Task requirements. Go line by line through the records and tally those that include "lorsque". Respond with the tally only.

Records for the exercise.
*** Begin section ***
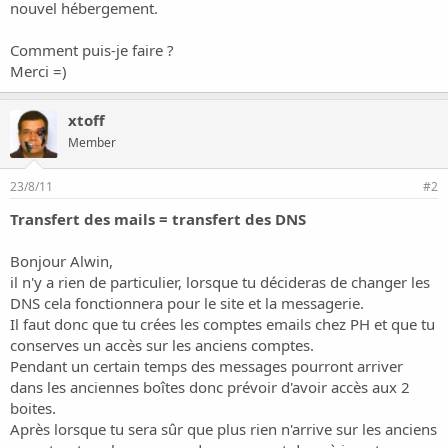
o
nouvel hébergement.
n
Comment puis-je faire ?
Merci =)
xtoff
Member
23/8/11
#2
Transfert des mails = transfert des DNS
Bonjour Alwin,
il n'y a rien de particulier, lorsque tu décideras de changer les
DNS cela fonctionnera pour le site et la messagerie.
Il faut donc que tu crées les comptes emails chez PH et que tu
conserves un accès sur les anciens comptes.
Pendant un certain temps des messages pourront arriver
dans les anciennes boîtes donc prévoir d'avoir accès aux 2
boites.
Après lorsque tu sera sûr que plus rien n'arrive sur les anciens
*** End section ***
*** Begin section ***
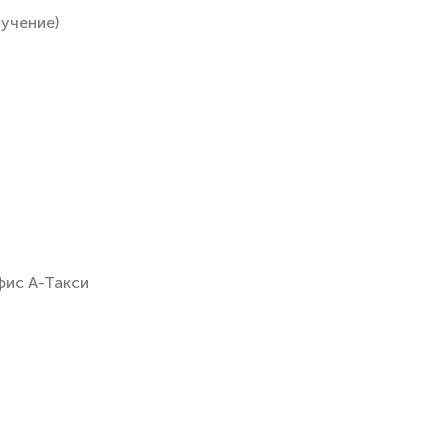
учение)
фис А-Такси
*** End section ***
*** Begin section ***
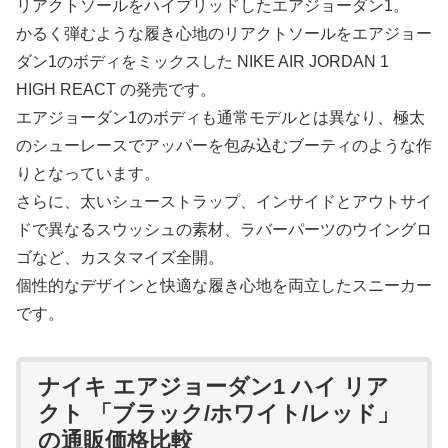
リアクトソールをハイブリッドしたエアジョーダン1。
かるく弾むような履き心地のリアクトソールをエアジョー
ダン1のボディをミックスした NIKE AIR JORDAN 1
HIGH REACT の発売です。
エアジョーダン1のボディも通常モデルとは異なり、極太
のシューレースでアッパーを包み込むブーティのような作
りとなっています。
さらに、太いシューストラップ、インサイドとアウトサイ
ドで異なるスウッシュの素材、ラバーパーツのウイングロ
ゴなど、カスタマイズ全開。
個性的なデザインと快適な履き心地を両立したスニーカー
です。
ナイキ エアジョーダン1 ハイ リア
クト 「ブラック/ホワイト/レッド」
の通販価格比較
*** End section ***
Output of the task. 2